For a variety of reasons wells can have multiple strings. One more recent example involves steam assisted gravity drainage (SAGD) installations used to recover tar sands from shallow formations. These installations use wells in combination. An injection well extends horizontally through a formation and is used to deliver steam into the formation to get the tar sands into a flowing condition as the heat added reduces viscosity. The production well is also run horizontally in the same formation and is generally below the injection well. The heated tar sands, from the steam from the injection well, flow into the production well for removal to the surface and further processing.
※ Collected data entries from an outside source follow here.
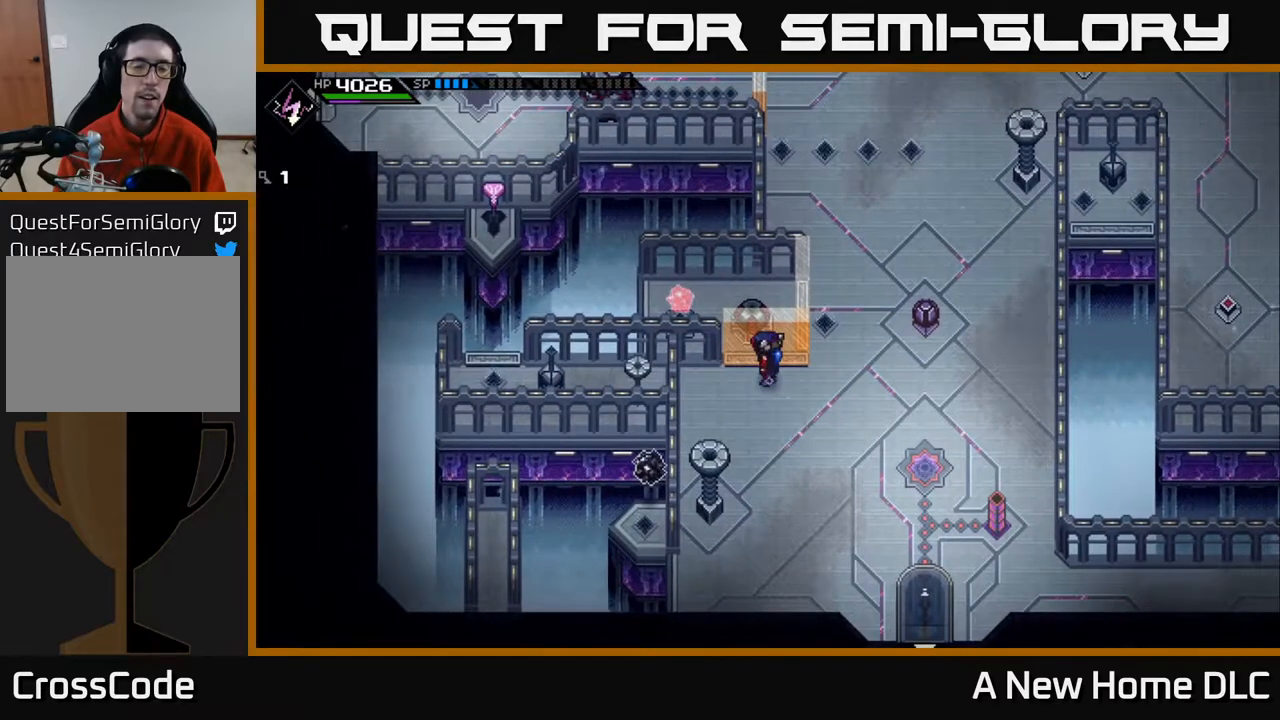
{"buttons": [], "left_stick": "center", "right_stick": "center", "events": []}
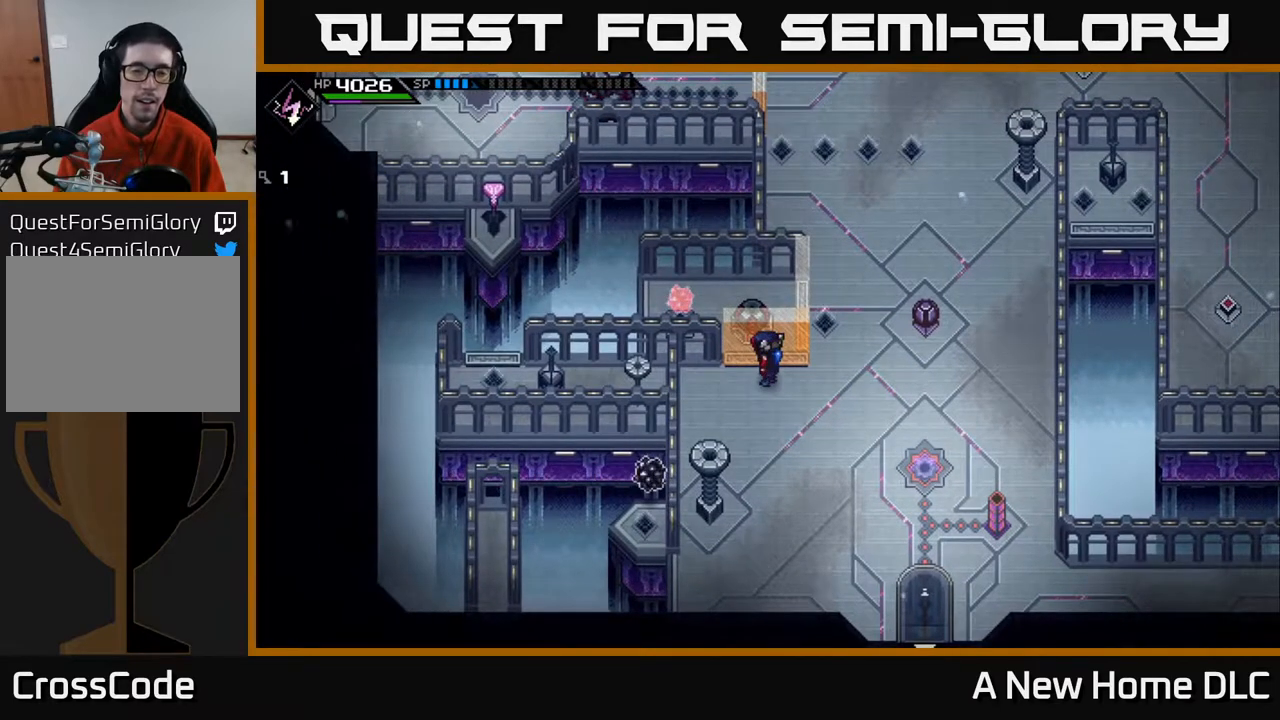
{"buttons": [], "left_stick": "right", "right_stick": "center", "events": [[150, "left_stick", "right"]]}
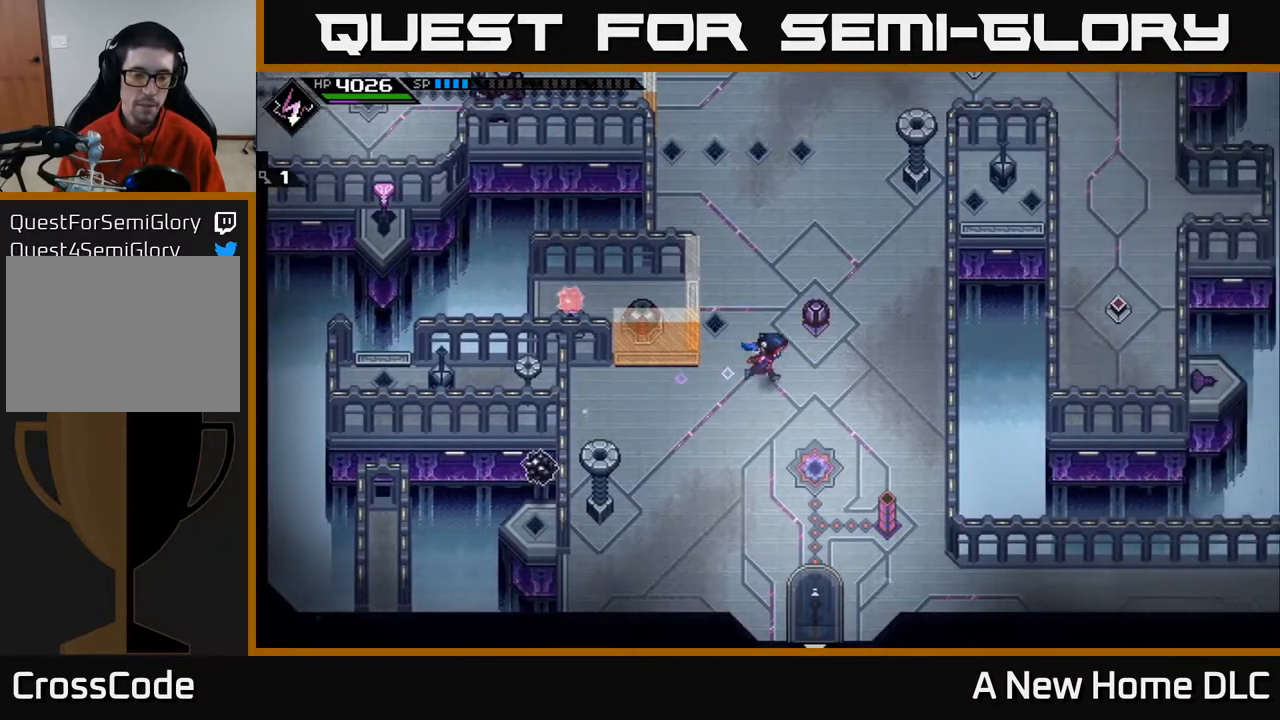
{"buttons": [], "left_stick": "down", "right_stick": "center", "events": [[250, "left_stick", "up"], [400, "left_stick", "left"], [483, "left_stick", "down"]]}
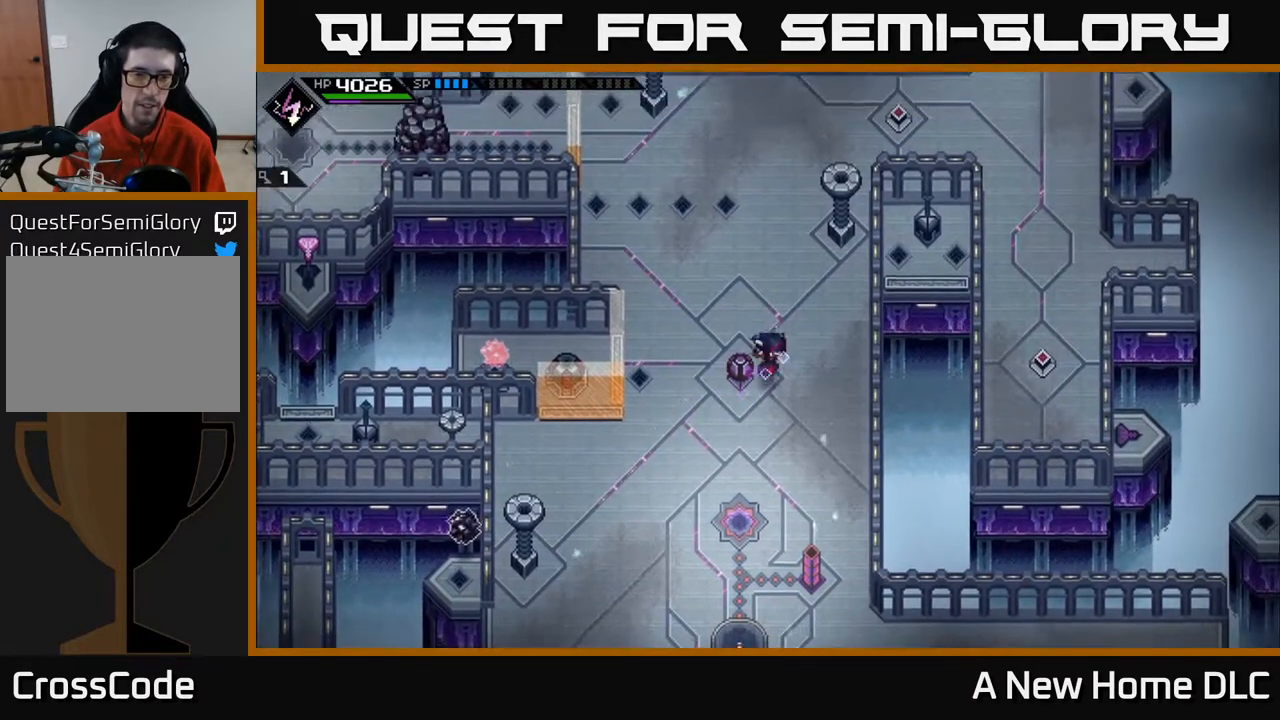
{"buttons": [], "left_stick": "up-left", "right_stick": "down", "events": [[33, "left_stick", "right"], [167, "right_stick", "down"], [200, "left_stick", "up"], [467, "left_stick", "up-left"]]}
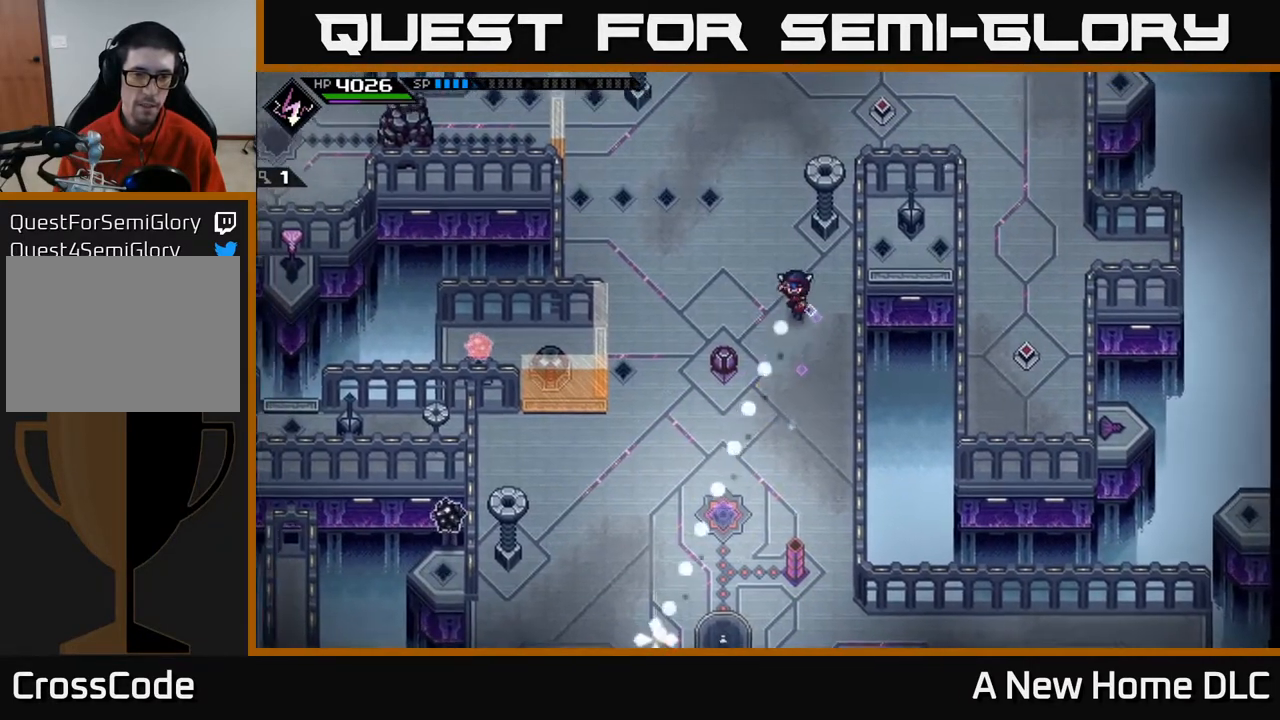
{"buttons": ["R1"], "left_stick": "center", "right_stick": "down", "events": [[133, "left_stick", "left"], [250, "R1", "down"], [367, "left_stick", "center"]]}
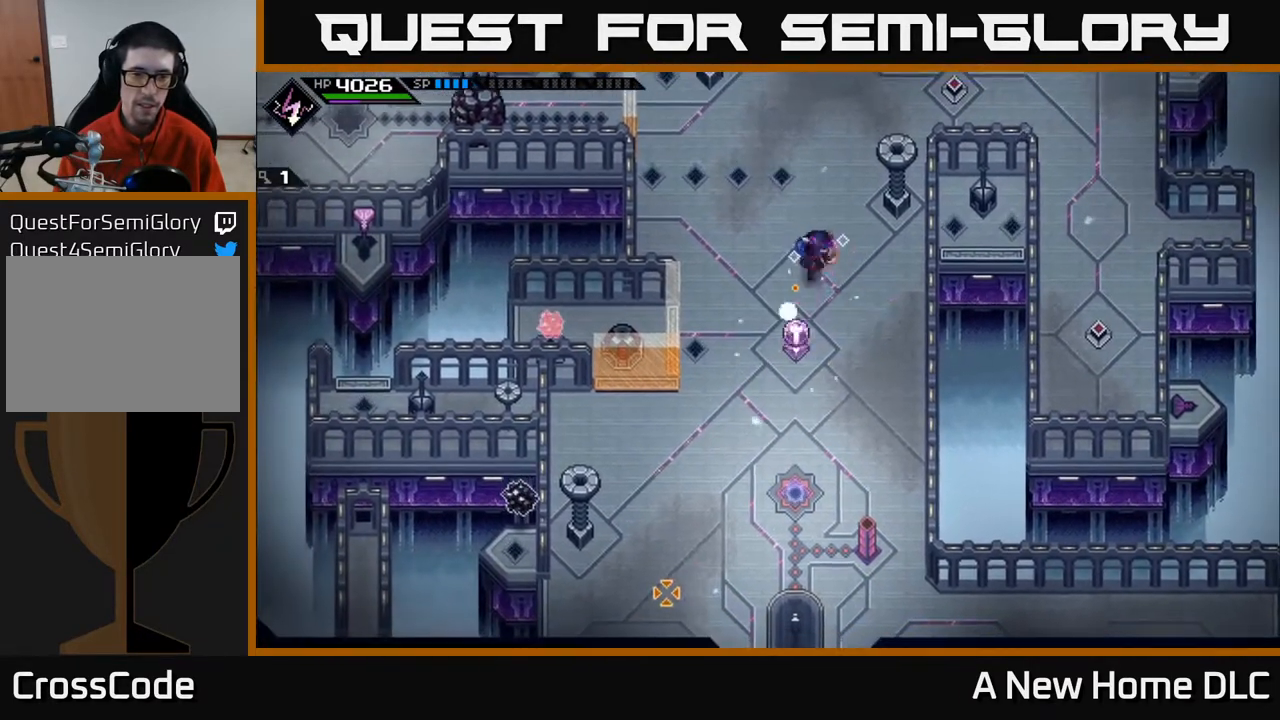
{"buttons": [], "left_stick": "right", "right_stick": "down", "events": [[350, "left_stick", "right"], [400, "R1", "up"]]}
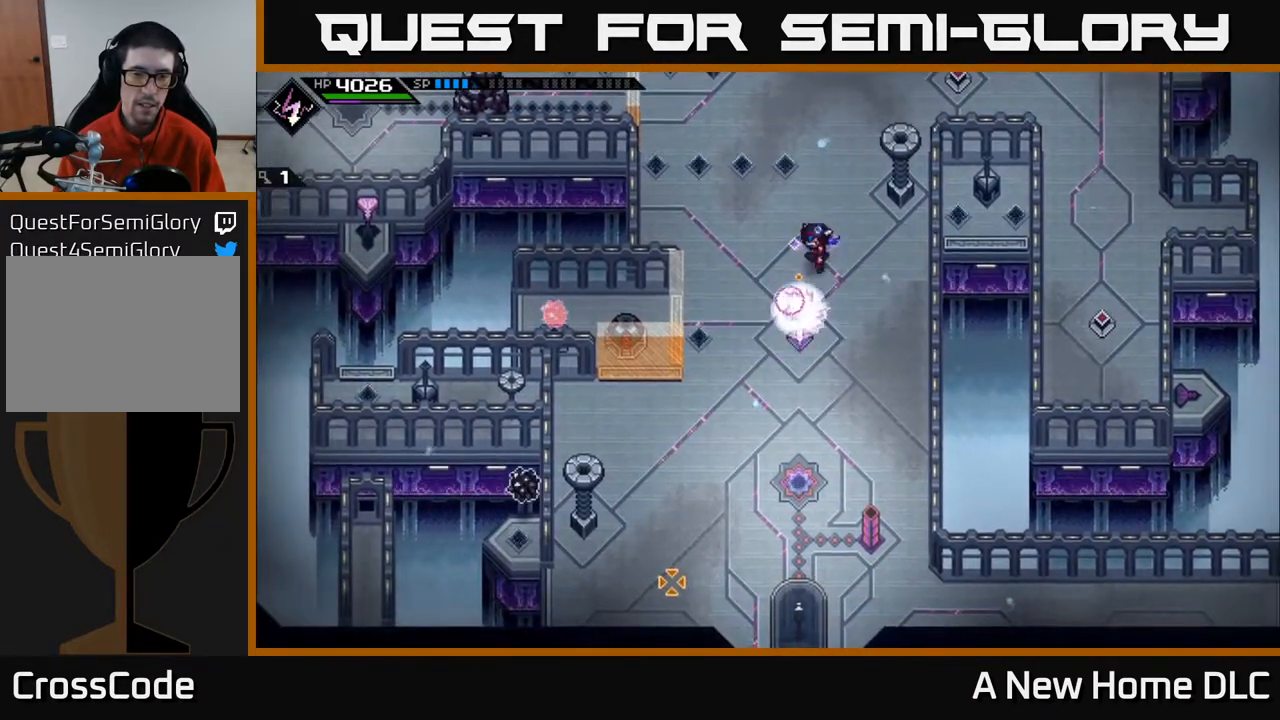
{"buttons": ["R1"], "left_stick": "center", "right_stick": "down", "events": [[17, "left_stick", "up-right"], [133, "left_stick", "up"], [283, "left_stick", "right"], [417, "R1", "down"], [433, "left_stick", "center"]]}
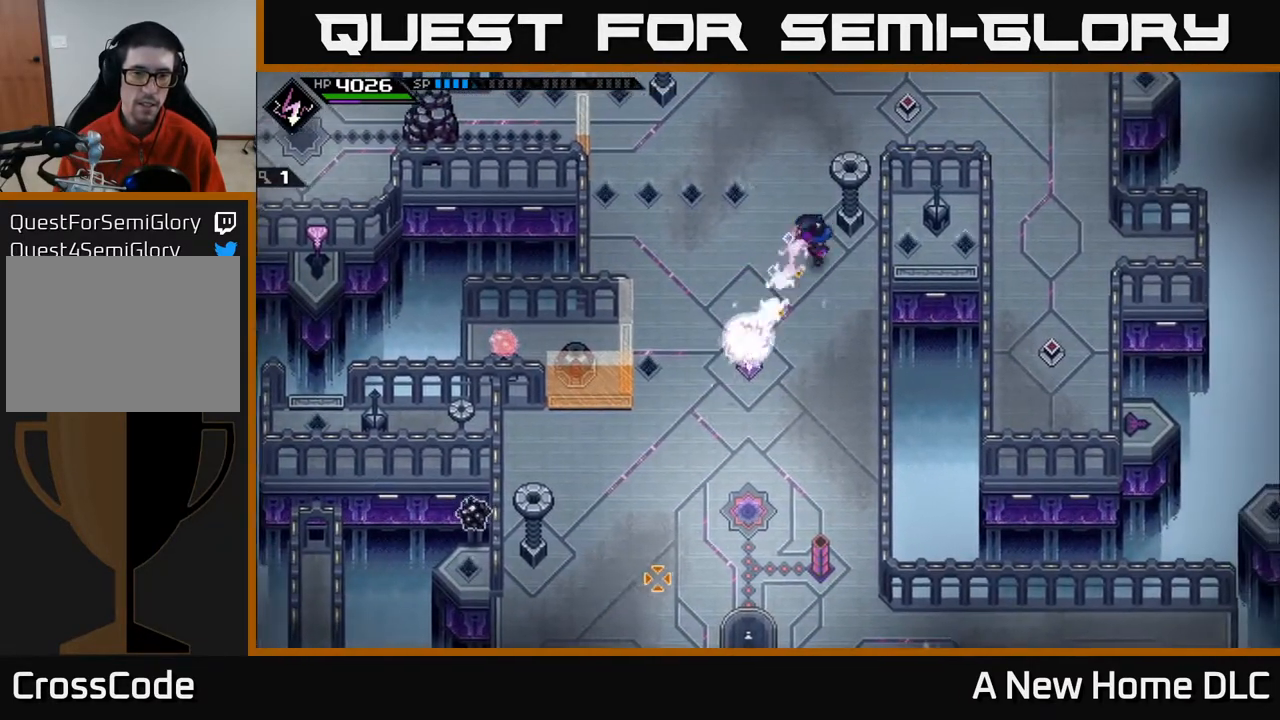
{"buttons": [], "left_stick": "down", "right_stick": "down-left", "events": [[17, "right_stick", "down-left"], [50, "R1", "up"], [200, "left_stick", "down"]]}
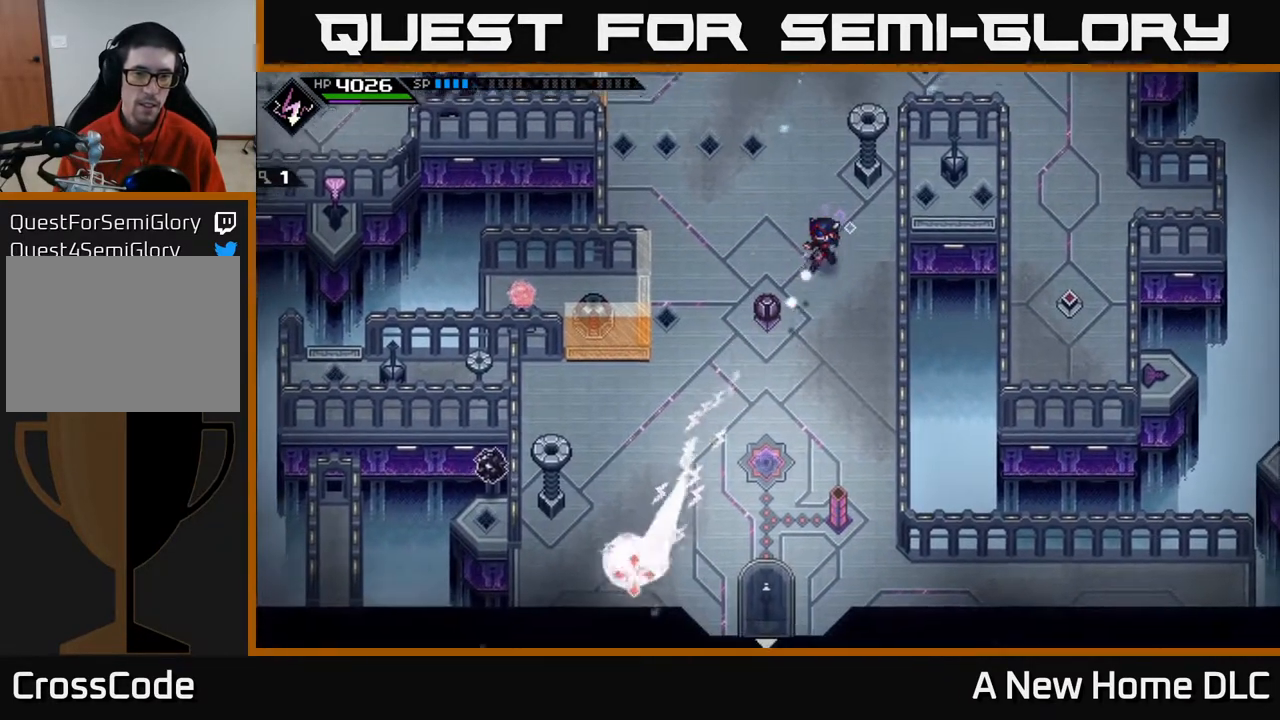
{"buttons": ["R1"], "left_stick": "center", "right_stick": "down-left", "events": [[67, "left_stick", "center"], [117, "left_stick", "up"], [233, "R1", "down"], [350, "left_stick", "center"]]}
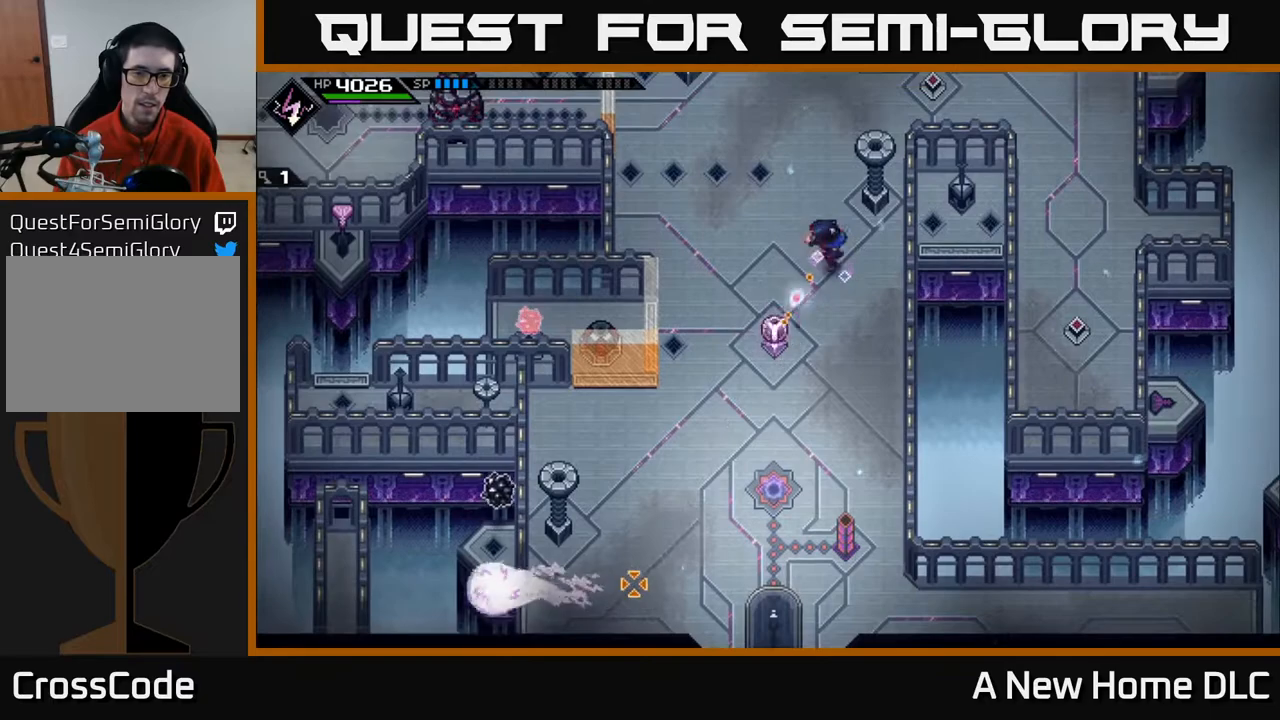
{"buttons": ["R1"], "left_stick": "center", "right_stick": "down-left", "events": []}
FIG. 5 is the current way production wells are configured in SAGD service and illustrate the problem addressed by the present invention. FIG. 5 shows a producer well W having a top casing 10 that is sealed with cement 12 and an intermediate casing 14 sealed with cement 16. The intermediate casing 14 terminates at 18 and beyond that is open hole 20. A production string 22 has an electric submersible pump (ESP) 24 at its lower end. A slotted liner 26 extends into open hole 20 and is hung at hanger 28. There is a closed end 30 on the slotted liner 26. A guide string 32 extends from the surface 34 and within the slotted liner 26 and well into the open hole 20. An instrument string 36 runs beyond end 38 of the guide string 32. Instrument string 36 is sealed at the lower end 40 and inside of it are instruments and sensors 42 that can detect temperature, pressure or other well conditions. These sensors are protected in the instrument string 36 from the harsh conditions in the open hole portion 20. It is preferred to put the ESP 24 within the intermediate casing 32 rather than in the open hole portion 20 in the event the ESP 24 needs to be removed for any reason.
Those skilled in the art will appreciate that normally without steam injection, there is no flow in the producer well W. In order to make the tar sands flowable the producer well needs to be heated from the injector well and from steam delivered to the producer well. This is a very slow process that can take months. Once the producer well is at temperature it is full with steam and condensate. If the ESP 24 develops a problem and needs to be removed the well W first had to be killed with water added from the surface 34 before a wellhead (not shown) could be removed so that the ESP 24 could come out. If the wellhead were simply removed and the well W were still live, the condensate in the open hole 20 would experience a pressure reduction and flash to steam and come out at the surface 34 since the wellhead was no longer in position. This would create a very dangerous condition at the surface. The alternative now available is killing the well with fluid before taking off the wellhead so that the flashing of condensate doesn't occur at the surface and possibly injure personnel. The problem with killing the well is that it takes so long to reheat it after it cools and it potentially does not produce as well even after it is put back in service after a months long warm up.
The present invention seeks to provide a way to remove the ESP 24 without having to kill the well W. The downhole equipment is reconfigured to provide a seal between the casing and the slotted liner and another seal between the guide string and the inside of the slotted liner. The guide string features internal seal bores and a ported sub or a sleeve type valve that allows flow to the ESP for production but cuts off flow to the ESP when the concentric string which could hold instruments is moved with respect to its surrounding guide string. With the well isolated below the ESP the production string with the ESP at its lower end can be pulled without killing the well as will be explained in detail below.
U.S. Pat. No. 6,328,111 is relevant to inserting an ESP into a live well that has a single string.